Return these lines of the material word for word, beginning at the line that contains "On Thursday, when" and stopping after the line that contains "21:15 -- after".

§ Stored rows

START

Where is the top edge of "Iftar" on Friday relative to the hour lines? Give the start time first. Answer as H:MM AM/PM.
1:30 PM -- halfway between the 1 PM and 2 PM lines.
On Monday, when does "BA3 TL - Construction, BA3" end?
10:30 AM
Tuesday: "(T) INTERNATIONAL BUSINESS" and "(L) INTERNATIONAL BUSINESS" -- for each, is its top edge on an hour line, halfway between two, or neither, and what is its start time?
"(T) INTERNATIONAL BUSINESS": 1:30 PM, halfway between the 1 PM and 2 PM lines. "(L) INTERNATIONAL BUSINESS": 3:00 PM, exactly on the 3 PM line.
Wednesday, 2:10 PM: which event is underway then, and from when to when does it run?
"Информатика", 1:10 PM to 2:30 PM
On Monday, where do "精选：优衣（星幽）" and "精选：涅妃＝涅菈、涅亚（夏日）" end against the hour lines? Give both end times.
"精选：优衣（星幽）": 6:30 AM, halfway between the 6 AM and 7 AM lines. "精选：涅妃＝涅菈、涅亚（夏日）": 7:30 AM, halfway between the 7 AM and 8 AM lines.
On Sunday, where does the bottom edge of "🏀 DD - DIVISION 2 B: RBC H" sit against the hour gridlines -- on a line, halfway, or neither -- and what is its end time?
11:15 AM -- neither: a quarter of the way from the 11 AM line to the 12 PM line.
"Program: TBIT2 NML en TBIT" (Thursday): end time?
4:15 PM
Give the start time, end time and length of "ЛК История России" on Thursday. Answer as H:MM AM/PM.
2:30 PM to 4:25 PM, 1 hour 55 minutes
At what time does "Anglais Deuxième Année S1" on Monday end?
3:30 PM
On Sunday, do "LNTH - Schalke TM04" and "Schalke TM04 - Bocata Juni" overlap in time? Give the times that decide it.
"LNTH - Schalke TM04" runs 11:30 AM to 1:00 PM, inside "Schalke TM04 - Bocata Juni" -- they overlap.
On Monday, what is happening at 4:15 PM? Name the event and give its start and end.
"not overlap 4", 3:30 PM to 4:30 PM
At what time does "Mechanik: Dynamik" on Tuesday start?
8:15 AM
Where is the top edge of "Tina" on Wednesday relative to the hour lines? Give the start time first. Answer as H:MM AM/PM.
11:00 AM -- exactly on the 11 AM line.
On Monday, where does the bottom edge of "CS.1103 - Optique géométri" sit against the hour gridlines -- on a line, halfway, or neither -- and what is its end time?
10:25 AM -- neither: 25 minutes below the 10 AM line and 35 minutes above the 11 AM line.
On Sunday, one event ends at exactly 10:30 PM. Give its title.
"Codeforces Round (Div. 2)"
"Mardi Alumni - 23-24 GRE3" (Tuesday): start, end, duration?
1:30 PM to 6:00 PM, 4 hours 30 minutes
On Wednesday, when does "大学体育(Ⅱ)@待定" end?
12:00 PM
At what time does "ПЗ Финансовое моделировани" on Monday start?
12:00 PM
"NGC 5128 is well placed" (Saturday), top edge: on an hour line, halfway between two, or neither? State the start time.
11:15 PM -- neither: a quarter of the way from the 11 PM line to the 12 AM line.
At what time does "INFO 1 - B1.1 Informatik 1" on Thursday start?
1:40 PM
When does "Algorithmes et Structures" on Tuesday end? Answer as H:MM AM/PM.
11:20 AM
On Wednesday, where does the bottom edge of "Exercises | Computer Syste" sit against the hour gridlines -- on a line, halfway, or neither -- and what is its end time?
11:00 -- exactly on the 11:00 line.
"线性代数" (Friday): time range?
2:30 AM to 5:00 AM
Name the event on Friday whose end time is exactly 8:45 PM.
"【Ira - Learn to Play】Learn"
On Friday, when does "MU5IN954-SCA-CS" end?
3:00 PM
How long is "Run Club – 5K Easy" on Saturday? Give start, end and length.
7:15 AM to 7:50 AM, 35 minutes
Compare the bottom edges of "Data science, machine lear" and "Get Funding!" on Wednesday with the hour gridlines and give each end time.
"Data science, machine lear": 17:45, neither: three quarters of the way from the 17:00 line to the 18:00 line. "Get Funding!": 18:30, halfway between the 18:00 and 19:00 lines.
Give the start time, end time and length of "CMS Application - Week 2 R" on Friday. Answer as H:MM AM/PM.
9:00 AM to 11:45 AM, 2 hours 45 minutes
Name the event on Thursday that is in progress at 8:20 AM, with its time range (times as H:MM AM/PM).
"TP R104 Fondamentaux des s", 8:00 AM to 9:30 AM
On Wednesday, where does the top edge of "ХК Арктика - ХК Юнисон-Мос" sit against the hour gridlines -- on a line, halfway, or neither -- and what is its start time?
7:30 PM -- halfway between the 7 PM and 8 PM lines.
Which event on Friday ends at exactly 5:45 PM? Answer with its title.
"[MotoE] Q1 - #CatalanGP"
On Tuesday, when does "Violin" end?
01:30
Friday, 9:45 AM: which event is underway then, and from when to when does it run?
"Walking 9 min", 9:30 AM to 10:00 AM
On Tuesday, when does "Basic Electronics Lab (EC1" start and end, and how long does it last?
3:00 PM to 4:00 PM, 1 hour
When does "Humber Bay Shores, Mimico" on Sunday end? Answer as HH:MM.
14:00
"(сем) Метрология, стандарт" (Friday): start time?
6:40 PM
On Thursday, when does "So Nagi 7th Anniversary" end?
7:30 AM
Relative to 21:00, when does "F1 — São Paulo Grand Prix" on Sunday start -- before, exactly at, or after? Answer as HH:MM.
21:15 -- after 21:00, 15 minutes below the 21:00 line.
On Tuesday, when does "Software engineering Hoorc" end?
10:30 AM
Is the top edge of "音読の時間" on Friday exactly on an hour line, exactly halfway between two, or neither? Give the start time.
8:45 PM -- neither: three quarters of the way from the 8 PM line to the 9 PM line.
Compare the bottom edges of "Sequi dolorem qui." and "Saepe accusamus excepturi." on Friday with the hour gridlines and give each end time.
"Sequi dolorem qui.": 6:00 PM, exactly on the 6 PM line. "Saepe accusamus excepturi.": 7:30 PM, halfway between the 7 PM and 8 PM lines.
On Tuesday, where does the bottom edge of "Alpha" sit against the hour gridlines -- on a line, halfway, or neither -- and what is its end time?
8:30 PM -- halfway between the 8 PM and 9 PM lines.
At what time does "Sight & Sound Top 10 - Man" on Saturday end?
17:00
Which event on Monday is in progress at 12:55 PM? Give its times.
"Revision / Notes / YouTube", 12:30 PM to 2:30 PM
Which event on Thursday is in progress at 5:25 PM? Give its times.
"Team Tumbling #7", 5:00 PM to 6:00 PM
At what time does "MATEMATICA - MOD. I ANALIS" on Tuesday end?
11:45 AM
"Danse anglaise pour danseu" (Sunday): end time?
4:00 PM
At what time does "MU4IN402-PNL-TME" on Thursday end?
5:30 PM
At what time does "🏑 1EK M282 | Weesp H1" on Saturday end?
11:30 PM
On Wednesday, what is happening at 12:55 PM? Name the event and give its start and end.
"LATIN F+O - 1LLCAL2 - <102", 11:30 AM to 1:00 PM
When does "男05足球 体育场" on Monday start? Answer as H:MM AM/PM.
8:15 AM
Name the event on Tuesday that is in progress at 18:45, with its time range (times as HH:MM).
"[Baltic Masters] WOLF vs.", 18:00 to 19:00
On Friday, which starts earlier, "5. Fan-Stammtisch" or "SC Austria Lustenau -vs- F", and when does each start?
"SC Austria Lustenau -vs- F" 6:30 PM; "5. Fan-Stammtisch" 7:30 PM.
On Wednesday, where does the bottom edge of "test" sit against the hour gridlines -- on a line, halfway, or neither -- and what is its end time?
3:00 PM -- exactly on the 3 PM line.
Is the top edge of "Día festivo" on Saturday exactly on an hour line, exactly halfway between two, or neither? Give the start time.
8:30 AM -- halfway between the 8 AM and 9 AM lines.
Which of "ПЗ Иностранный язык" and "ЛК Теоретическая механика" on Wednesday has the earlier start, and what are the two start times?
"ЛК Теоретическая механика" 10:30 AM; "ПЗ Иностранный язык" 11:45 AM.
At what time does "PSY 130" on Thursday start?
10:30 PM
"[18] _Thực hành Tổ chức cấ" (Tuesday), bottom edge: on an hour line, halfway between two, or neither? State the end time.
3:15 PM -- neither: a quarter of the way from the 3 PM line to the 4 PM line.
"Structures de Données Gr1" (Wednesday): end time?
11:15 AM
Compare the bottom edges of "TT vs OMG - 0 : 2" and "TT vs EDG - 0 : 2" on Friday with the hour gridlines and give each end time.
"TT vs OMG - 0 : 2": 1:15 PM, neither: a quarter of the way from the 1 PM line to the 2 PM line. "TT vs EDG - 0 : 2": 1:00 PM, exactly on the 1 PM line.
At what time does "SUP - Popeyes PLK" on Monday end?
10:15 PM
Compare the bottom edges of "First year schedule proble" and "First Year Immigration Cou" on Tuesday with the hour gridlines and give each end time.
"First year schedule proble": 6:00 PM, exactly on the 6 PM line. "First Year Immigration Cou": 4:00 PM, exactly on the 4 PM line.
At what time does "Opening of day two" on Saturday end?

END

§ Response to the task
On Thursday, when does "So Nagi 7th Anniversary" end?
7:30 AM
Relative to 21:00, when does "F1 — São Paulo Grand Prix" on Sunday start -- before, exactly at, or after? Answer as HH:MM.
21:15 -- after 21:00, 15 minutes below the 21:00 line.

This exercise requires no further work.